Head of Department for Children’s Nursing and
Reader in Children’s Pain Management
London South Bank University

References

Alderson P (1993) Children’s consent to surgery. Open University Press, Buckingham.

Alderson P, Hawthorne J & Killen M (2005): Are premature babies citiziens with rights? Provision rights and the edges of citizebship. Journal of Social Sciences 9, 71-81.

Cave E (2011) Young people who refuse life sustaining treatment: A briefing paper on current law and the need for refrom. School of Law, University of Leeds., Leeds.

Gillick (1986): Respondent v. West Norfolk and Wisbech Area Health Authority.

Gorgy M (2012): Article 8 and minors’ right to refuse medical treatment. The Student Journal of Law.

Jackson E (2009) Medical Law Text, Cases and Materials, 2nd edn. Oxford University Press, Oxford.

James A (2011) Agency.

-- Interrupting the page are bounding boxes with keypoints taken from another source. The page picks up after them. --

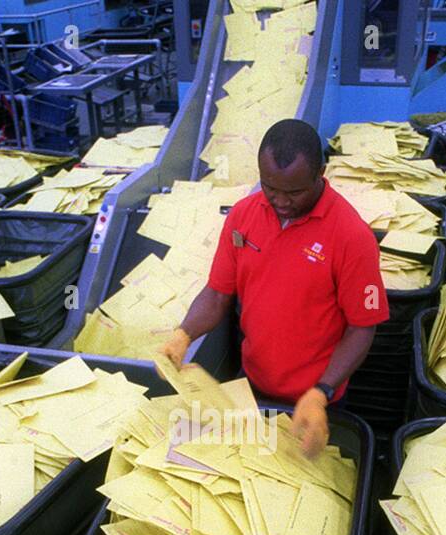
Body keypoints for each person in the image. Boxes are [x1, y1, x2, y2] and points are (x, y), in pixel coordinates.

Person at [157, 118, 387, 457]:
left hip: (316, 402)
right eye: (270, 188)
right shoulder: (243, 215)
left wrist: (321, 392)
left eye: (294, 192)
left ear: (320, 173)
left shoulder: (352, 236)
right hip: (252, 386)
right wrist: (183, 335)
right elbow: (218, 293)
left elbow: (362, 328)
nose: (280, 201)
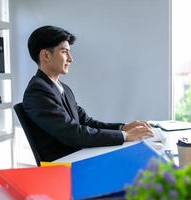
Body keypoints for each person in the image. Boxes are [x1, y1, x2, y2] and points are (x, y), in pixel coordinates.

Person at [23, 25, 153, 161]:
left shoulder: (63, 88)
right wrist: (125, 136)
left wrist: (123, 128)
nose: (70, 59)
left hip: (79, 156)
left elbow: (87, 122)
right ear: (45, 55)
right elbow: (74, 134)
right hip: (63, 166)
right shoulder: (37, 91)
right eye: (64, 52)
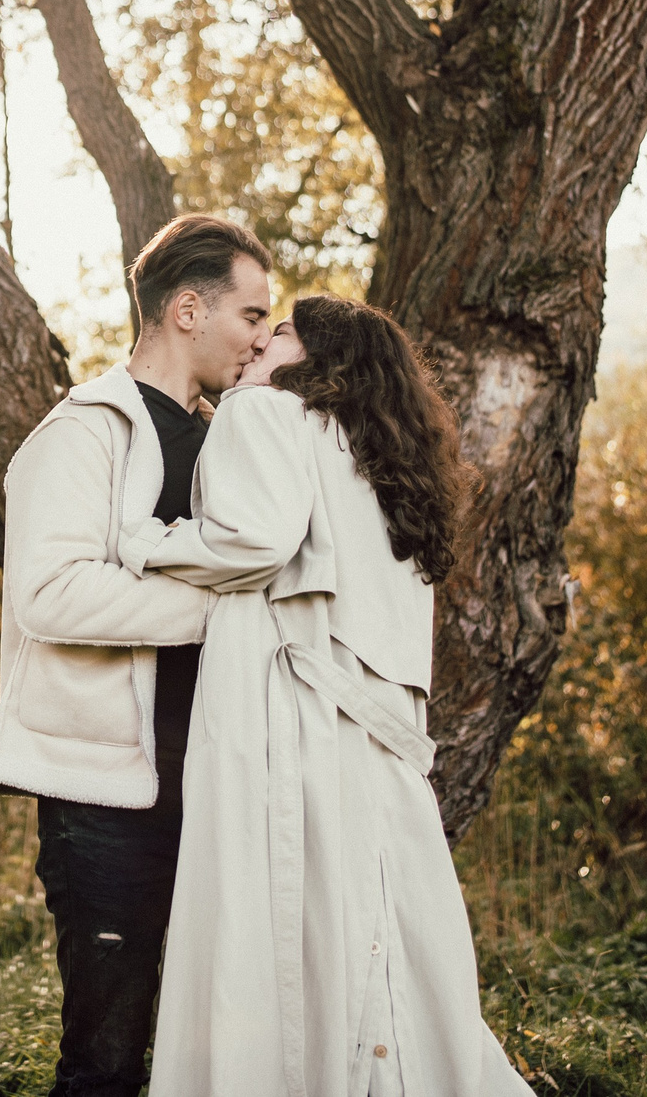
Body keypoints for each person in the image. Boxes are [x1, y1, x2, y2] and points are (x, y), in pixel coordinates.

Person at [127, 294, 537, 1097]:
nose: (256, 345)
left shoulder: (261, 414)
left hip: (290, 722)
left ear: (323, 358)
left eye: (277, 332)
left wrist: (143, 538)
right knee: (384, 954)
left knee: (280, 948)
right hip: (379, 746)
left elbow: (254, 540)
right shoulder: (390, 474)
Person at [0, 214, 276, 1097]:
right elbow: (51, 592)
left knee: (207, 1053)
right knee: (106, 1063)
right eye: (252, 314)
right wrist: (216, 613)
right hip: (106, 808)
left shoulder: (231, 438)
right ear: (188, 308)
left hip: (216, 790)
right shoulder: (81, 435)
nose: (261, 336)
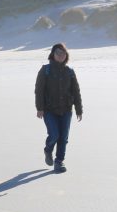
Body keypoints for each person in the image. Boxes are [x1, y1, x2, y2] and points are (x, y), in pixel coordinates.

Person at [35, 42, 83, 173]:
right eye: (58, 53)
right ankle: (48, 149)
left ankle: (59, 162)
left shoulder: (70, 72)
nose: (61, 55)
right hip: (49, 110)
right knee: (54, 135)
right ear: (53, 54)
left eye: (63, 53)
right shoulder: (45, 70)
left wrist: (79, 110)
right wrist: (39, 108)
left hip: (66, 110)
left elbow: (76, 92)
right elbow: (39, 90)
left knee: (63, 138)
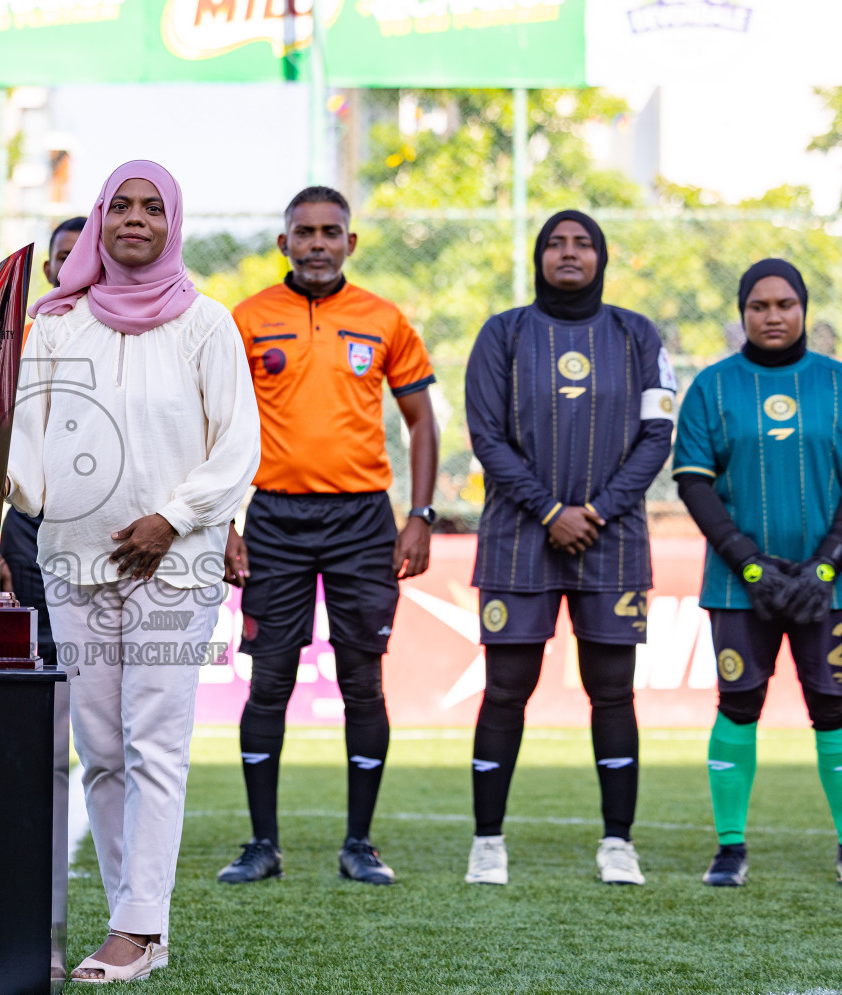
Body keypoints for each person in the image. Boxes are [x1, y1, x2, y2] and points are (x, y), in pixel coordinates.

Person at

In The Palgrave Handbook of Childhood Studies (Qvortrup J, Corsaro, W.A., Honig, M-S., ed.). Palgrave Macmillan, Basingstoke, pp. 34-45.

James A & James AL (2004) Constructing Childhood: Theory, Policy and Social Practice, 3rd edn. Palgrave Macmillan, Basingstoke.

Lee N (2001) Childhood and Society. Open University Press, Buckingham.

Mendelson D & Haywood J (2014): Minor’s decision-making capacity to refuse life-saving and life-sustaining treatment: Legal and psyhciatric perspectives. Joirnal of Law and Medicine 21, 762-773.

Purdy L (1992) In their best interest? The case against equal rights for children. Cornell University Press, New York.

Tisdall EKM & Punch S (2012): Not so “new”? Looking critically at childhood studies. Children’s Geographies 10, 249-264.

United Nations (1989): Convention on the Rights of the Child. United Nations, New York.